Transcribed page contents
★ ★ ★ ★

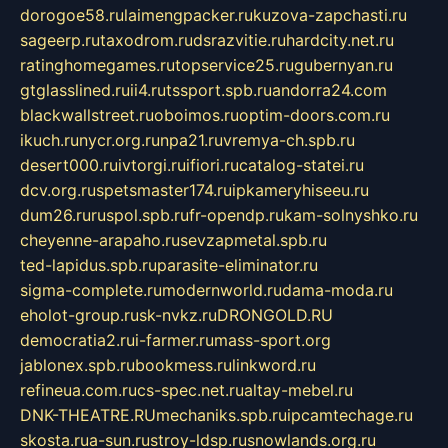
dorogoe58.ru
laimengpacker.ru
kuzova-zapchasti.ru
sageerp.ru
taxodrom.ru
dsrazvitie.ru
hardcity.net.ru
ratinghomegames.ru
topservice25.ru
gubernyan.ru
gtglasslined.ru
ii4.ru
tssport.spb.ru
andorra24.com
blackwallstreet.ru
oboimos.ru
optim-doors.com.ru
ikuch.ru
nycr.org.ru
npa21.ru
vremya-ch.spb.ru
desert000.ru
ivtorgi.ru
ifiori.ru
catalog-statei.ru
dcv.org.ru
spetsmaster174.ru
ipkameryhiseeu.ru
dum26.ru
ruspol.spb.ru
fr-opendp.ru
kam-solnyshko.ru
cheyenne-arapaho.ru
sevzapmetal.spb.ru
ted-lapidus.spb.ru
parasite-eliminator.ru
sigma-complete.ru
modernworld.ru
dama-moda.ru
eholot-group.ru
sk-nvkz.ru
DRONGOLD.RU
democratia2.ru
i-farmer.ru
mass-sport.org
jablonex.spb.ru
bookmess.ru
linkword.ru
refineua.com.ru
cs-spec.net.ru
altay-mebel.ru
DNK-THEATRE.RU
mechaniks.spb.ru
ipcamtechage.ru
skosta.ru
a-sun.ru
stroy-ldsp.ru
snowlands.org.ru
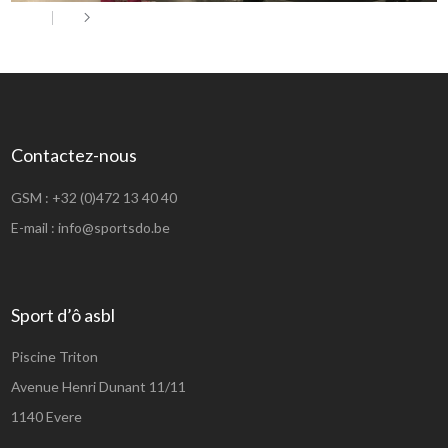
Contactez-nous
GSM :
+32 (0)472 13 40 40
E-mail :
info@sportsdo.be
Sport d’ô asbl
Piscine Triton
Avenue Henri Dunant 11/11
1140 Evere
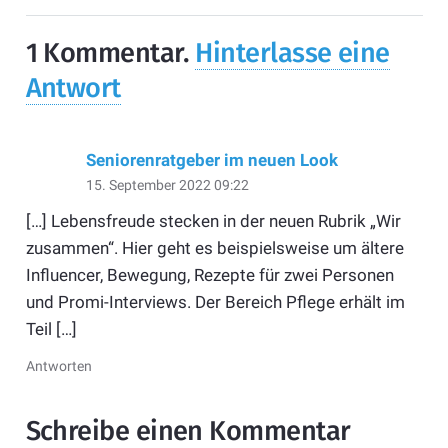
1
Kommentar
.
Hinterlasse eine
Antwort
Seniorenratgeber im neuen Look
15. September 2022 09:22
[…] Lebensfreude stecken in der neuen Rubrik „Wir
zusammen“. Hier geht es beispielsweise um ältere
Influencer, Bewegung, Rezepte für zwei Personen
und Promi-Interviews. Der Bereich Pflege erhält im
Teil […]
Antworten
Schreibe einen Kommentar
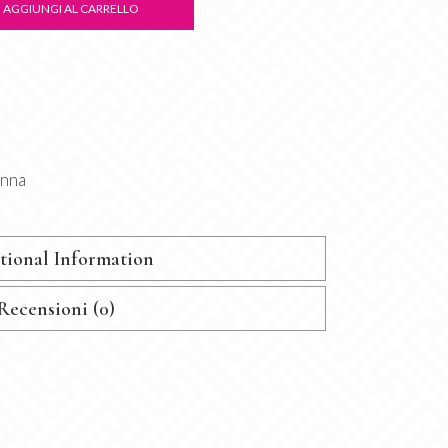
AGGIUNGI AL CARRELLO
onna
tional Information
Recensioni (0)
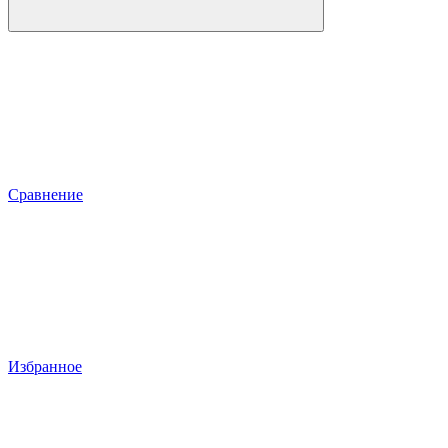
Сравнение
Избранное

★ ★ ★ ★

**TO-DO ITEM**
Give the data above again in full and unchanged, skipping the pictures.

**SOLUTION TO THE EXERCISE**
dorogoe58.ru
laimengpacker.ru
kuzova-zapchasti.ru
sageerp.ru
taxodrom.ru
dsrazvitie.ru
hardcity.net.ru
ratinghomegames.ru
topservice25.ru
gubernyan.ru
gtglasslined.ru
ii4.ru
tssport.spb.ru
andorra24.com
blackwallstreet.ru
oboimos.ru
optim-doors.com.ru
ikuch.ru
nycr.org.ru
npa21.ru
vremya-ch.spb.ru
desert000.ru
ivtorgi.ru
ifiori.ru
catalog-statei.ru
dcv.org.ru
spetsmaster174.ru
ipkameryhiseeu.ru
dum26.ru
ruspol.spb.ru
fr-opendp.ru
kam-solnyshko.ru
cheyenne-arapaho.ru
sevzapmetal.spb.ru
ted-lapidus.spb.ru
parasite-eliminator.ru
sigma-complete.ru
modernworld.ru
dama-moda.ru
eholot-group.ru
sk-nvkz.ru
DRONGOLD.RU
democratia2.ru
i-farmer.ru
mass-sport.org
jablonex.spb.ru
bookmess.ru
linkword.ru
refineua.com.ru
cs-spec.net.ru
altay-mebel.ru
DNK-THEATRE.RU
mechaniks.spb.ru
ipcamtechage.ru
skosta.ru
a-sun.ru
stroy-ldsp.ru
snowlands.org.ru
Contactez-nous
GSM :
+32 (0)472 13 40 40
E-mail :
info@sportsdo.be
Sport d’ô asbl
Piscine Triton
Avenue Henri Dunant 11/11
1140 Evere
1
Kommentar
.
Hinterlasse eine
Antwort
Seniorenratgeber im neuen Look
15. September 2022 09:22
[…] Lebensfreude stecken in der neuen Rubrik „Wir
zusammen“. Hier geht es beispielsweise um ältere
Influencer, Bewegung, Rezepte für zwei Personen
und Promi-Interviews. Der Bereich Pflege erhält im
Teil […]
Antworten
Schreibe einen Kommentar
AGGIUNGI AL CARRELLO
onna
tional Information
Recensioni (0)
Сравнение
Избранное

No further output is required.